Advertising history
Wednesday, January 7th, 2004
Looking more at old ads in the Duke archives, these excerpts give me a sense of advertising’s winding path of invention:
1841 – Volney B. Palmer opens the first American advertising agency, in Philadelphia.
1850 – Advertising in the New York Tribune doubles between October 1849 and October 1850.
1856 – Mathew Brady advertises his services of “photographs, ambrotypes and daguerreotypes” in the New York Herald paper. His inventive use of type in the ad goes against the newspaper industry standard of all-agate and all same-size type used for advertisements in the papers.
1861 – The first Sunday edition of the re-named New-York Times is published, capitalizing on interest in news of the Civil War.
1861 – There are twenty advertising agencies in New York City.
1864 – William James Carlton begins selling advertising space in newspapers, founding the agency that later became the J. Walter Thompson Company, the oldest American advertising agency in continuous existence.
1869 – George P. Rowell issues the first Rowell’s American Newspaper Directory, providing advertisers with information on the estimated circulation of papers and thus helping to standardize value for space in advertising.
1870 – 5,091 newspapers are in circulation, compared to 715 in 1830.
1879 – John Wanamaker places the first whole-page newspaper advertisement by an American department store.

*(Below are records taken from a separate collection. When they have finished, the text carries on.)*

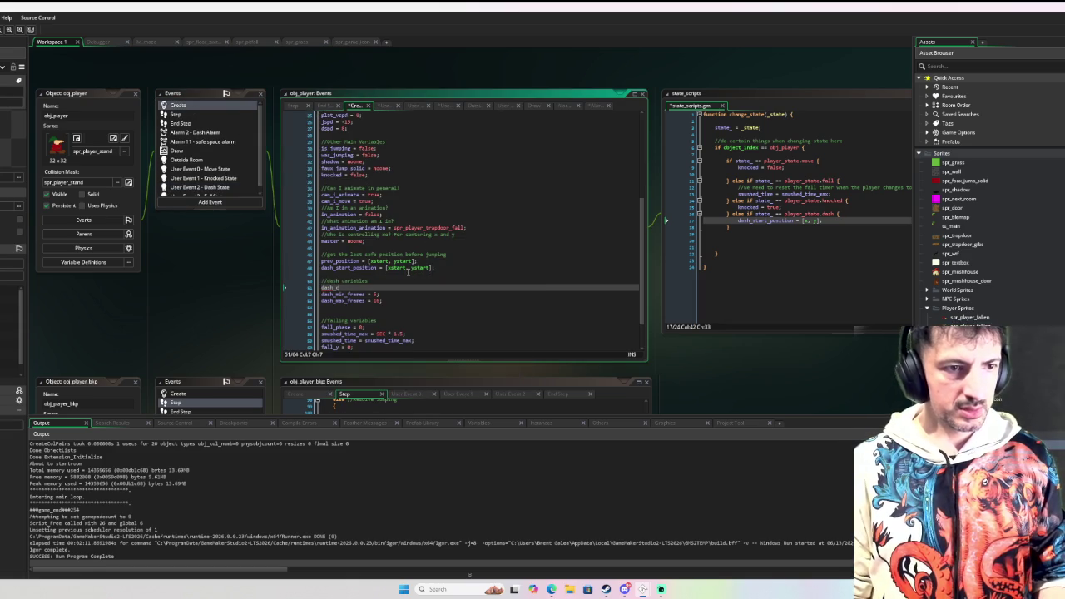
text(urrent_frames = 0;)
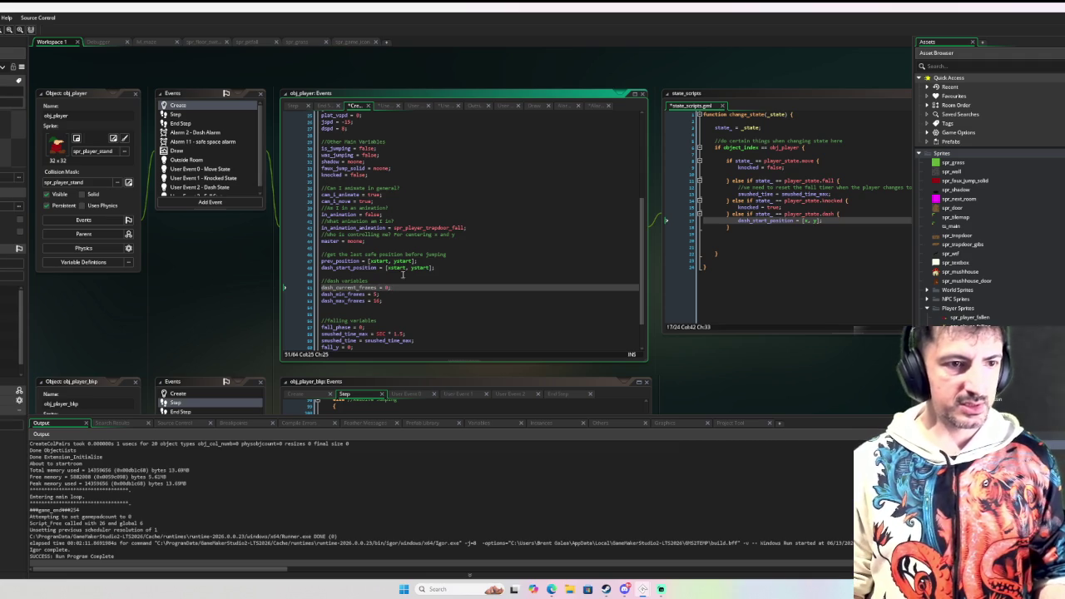
Paste that line into change_state's dash branch as a reset, and reopen the Dash State event
key(shift+Home)
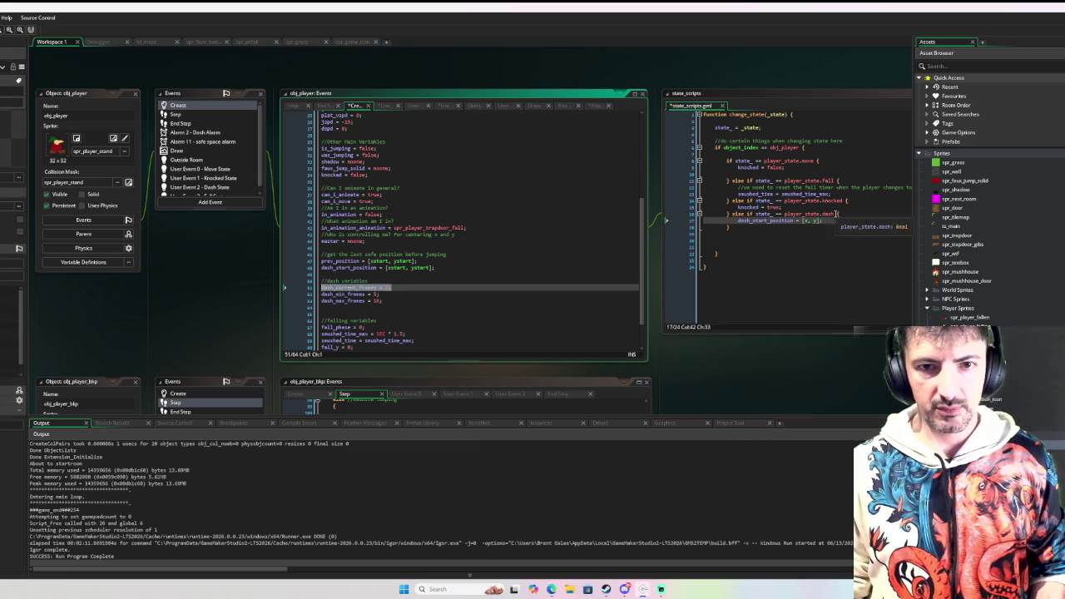
key(ctrl+c)
click(836, 217)
key(Return)
key(ctrl+v)
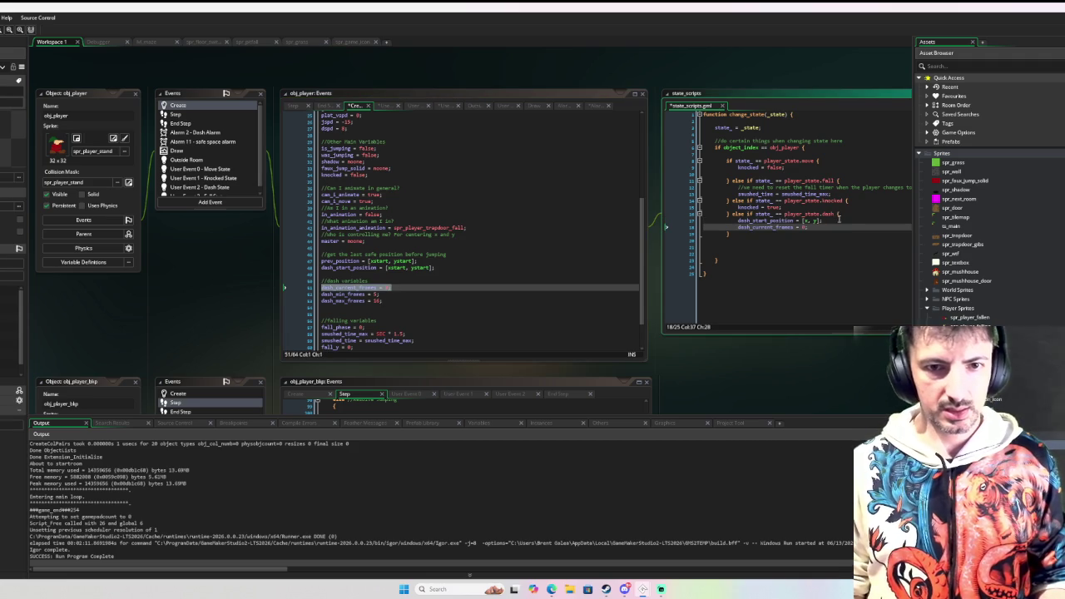
scroll(215, 169, down, 1)
click(219, 182)
double_click(219, 182)
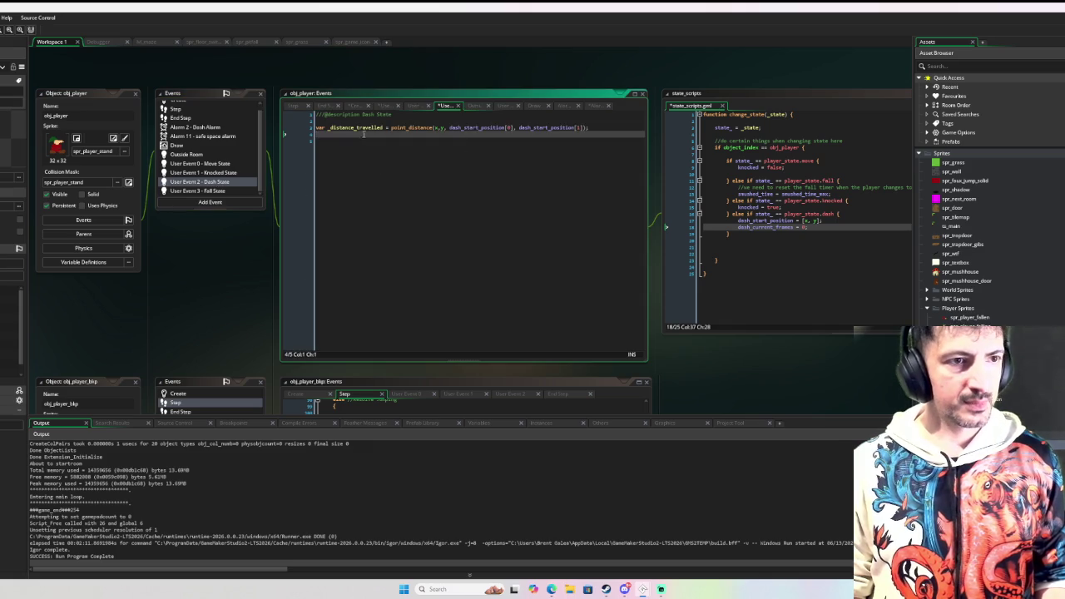
In Dash State, paste the dash_current_frames line and add move-direction and jump/dash-cancel comments
key(ctrl+v)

1870s – $1 million dollars is spent annually advertising Lydia Pinkham’s Pink Pills.
1885 – New postal regulations reduce the cost of second class mailing to one cent per pound, allowing an almost immediate increase in the number of new subscription-based periodicals.
1889 – James B. Duke spends 20 per cent of the gross sale of his tobacco company earnings ($80,000) towards advertising.
1890s – Women are depicted outside the home in a non-domestic setting for the first time in bicycle ads.
BTW, I saw Cold Mountain last night. As fine as the book. Renee Zellweger excelled.